Une légende du rock aperçue lors d’une rare sortie photographiée par les paparazzis : de qui s’agit-il ?

Nous avons bien failli perdre l’homme qui a offert au monde ce célèbre rythme « stomp-stomp-clap » résonnant encore aujourd’hui dans les stades du monde entier. Lorsque la nouvelle de l’hospitalisation de Brian May, le légendaire guitariste de Queen, est tombée, c’est toute la planète rock qui a retenu son souffle. Tout avait pourtant commencé par un banal accident de jardinage, aussi inattendu que douloureux, qui lui a provoqué une déchirure musculaire ainsi qu’un nerf sévèrement comprimé. Alors qu’il tentait déjà de surmonter cette souffrance physique, un danger bien plus grave s’est présenté : une crise cardiaque majeure provoquée par trois artères totalement obstruées. Selon ses propres mots, il est passé « tout près de la mort ».

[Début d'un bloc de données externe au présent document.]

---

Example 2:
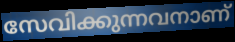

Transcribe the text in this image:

സേവിക്കുന്നവനാണ്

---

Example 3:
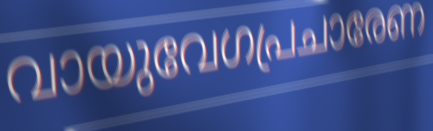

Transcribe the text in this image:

വായുവേഗപ്രചാരേണ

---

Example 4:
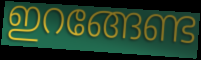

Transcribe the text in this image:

ഇറങ്ങേണ്ട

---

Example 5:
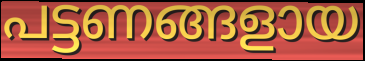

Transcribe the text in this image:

പട്ടണങ്ങളായ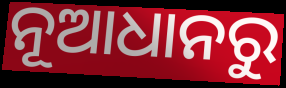
ନୂଆଧାନରୁ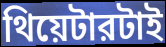
থিয়েটারটাই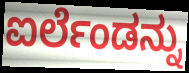
ಐರ್ಲೆಂಡನ್ನುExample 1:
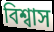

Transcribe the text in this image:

বিশ্বাস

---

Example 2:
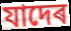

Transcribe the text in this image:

যাদেৰ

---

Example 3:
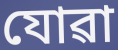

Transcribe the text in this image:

যোৱা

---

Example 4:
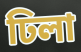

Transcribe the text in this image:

ঢিলা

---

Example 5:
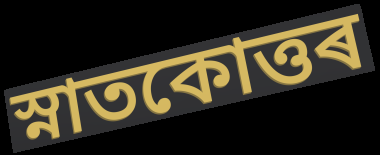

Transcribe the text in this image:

স্নাতকোত্তৰ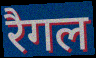
रैगल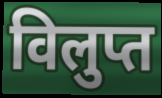
विलुप्तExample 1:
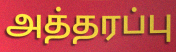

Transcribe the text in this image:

அத்தரப்பு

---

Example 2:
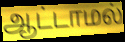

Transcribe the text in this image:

ஆட்டாமல்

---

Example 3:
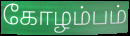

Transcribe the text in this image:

கோழம்பம்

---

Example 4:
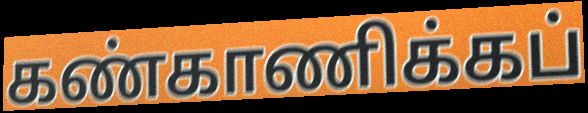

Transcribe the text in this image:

கண்காணிக்கப்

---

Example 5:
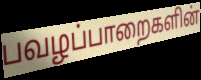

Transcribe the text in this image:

பவழப்பாறைகளின்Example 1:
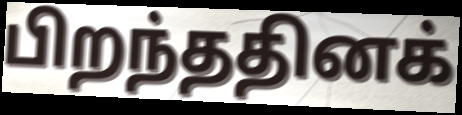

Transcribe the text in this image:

பிறந்ததினக்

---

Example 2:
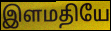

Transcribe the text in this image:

இளமதியே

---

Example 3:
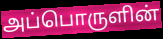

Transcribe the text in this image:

அப்பொருளின்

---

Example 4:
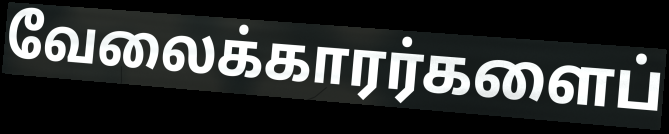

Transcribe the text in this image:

வேலைக்காரர்களைப்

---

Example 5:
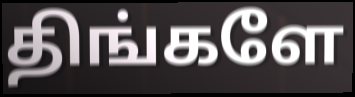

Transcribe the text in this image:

திங்களே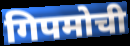
गिपमोचीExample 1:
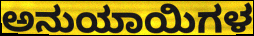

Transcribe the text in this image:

ಅನುಯಾಯಿಗಳ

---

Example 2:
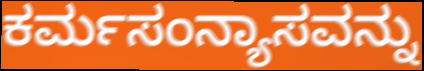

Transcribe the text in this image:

ಕರ್ಮಸಂನ್ಯಾಸವನ್ನು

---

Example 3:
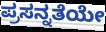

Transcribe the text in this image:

ಪ್ರಸನ್ನತೆಯೇ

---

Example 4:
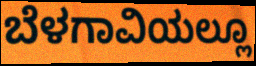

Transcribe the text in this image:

ಬೆಳಗಾವಿಯಲ್ಲೂ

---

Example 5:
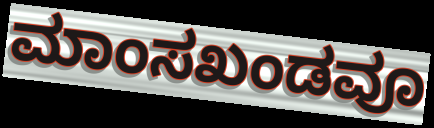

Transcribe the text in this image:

ಮಾಂಸಖಂಡವೂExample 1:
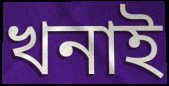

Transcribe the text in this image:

খনাই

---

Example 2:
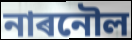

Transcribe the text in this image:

নাৰনৌল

Les médecins sont intervenus sans perdre une seconde, posant plusieurs stents afin de rétablir la circulation sanguine et de stabiliser son cœur. Mais au-delà de l’opération, c’est ce qui a suivi qui touche le plus. À l’ère des réseaux sociaux, lorsqu’une icône vacille, les hommages affluent instantanément, accompagnés de souvenirs, de messages d’affection et d’un retour sur toute une carrière. Le plus souvent, l’artiste n’est plus là pour les entendre. Brian, lui, a eu cette chance rarissime : il s’est réveillé entouré d’une immense vague d’amour venue des quatre coins du monde, comme s’il avait pu assister de son vivant aux éloges que l’on réserve habituellement après une disparition.

Cette expérience a quelque chose d’irréel. Frôler la mort avant de réaliser à quel point son œuvre a marqué des générations entières est un privilège aussi bouleversant qu’inattendu. Brian May a évoqué avec beaucoup d’émotion les milliers de messages de soutien reçus de ses admirateurs. Avec sa sincérité habituelle, il a expliqué avoir eu l’impression d’assister à ses propres funérailles tout en étant encore en vie, ajoutant qu’il était profondément émouvant de pouvoir entendre de tels témoignages de reconnaissance alors qu’il pouvait encore les apprécier.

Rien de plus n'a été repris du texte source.